Avançava, assim, atento em não afastar o pé da estrada, quando súbito rumor me desviou a atenção. Apurei o ouvido e pude perceber que alguém emergia da curva além e, a passos lentos e graves, se movia em minha direção. Recordei-me, então, de que, na noite precedente, um grupo de malfeitores assaltara certa loja da cidade e viera esconder o produto do roubo naqueles sítios desertos. Bastou-me essa recordação para que logo me confiasse a estranhos pressentimentos.
Não obstante, continuei a andar em direção ao vulto, ao mesmo tempo em que ele, resoluto, como se abrigasse no íntimo um sinistro propósito, marchava ao meu encontro. Tive, então, ímpetos de recuar, já que, naquela situação, não havia outro meio de fugir ao perigo, cada vez mais iminente. Mas, ia já alta a noite e importava-me, a todo custo, chegar a casa, aliás já bem próxima, onde esperavam por mim os meus familiares. Era, pois, inadmissível retroceder: um supremo apelo aos brios de homem encheu-me de coragem, dessa coragem que não passa de uma fuga para a frente, e, então, decidi-me a avançar. Quando já me encontrava diante da estranha personagem, pronto para um gesto de defesa, soltei um profundo suspiro, pois a figura monstruosa que eu idealizara não passava de um burro, um pacato burro…

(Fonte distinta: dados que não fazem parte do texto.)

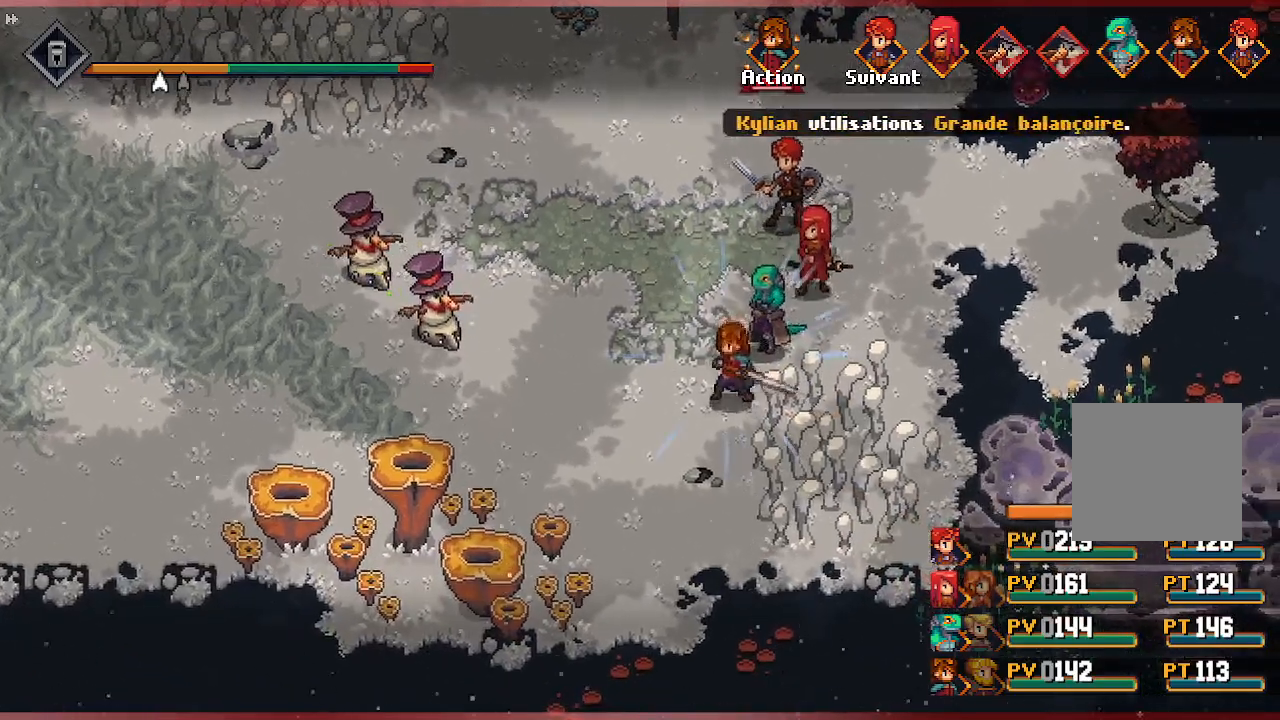
{"buttons": [], "left_stick": "center", "right_stick": "center"}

Apenas me refiz do susto, concluí, surpreso, que a insignificante ocorrência, cujo epílogo tinha algo de cômico, me oferecia, não obstante, ensejo a amargas reflexões. Com efeito – indaguei melancolicamente -, por que, há pouco, me dominava o sentimento do temor, ante a perspectiva de defrontar-me com o irmão homem? E por que razão agora me sinto tranqüilo e seguro, junto ao irmão burro? Acaso, não é o burro o irracional e o homem o racional? Sim, respondi-me, por isso, precisamente por isso! Um é manso por instinto, enquanto o outro é mau por reflexão. Daí, talvez, aquela dolorosa sentença com que ilustre sábio traduziu seu extremo desencanto dos homens: “Plus je connais les hommes, plus j’aime les bêtes” (quanto mais conheço os homens, tanto mais amo os animais).
Todavia, não é lícito desesperar do homem. É certo que ele se degradou, por aberração dessa racionalidade de que tanto se orgulha. Mas a degradação gerou a dor que o crucia, a dor iluminar-lhe-á a mente e, por virtude dela, ele haverá de redimir-se. É da lei.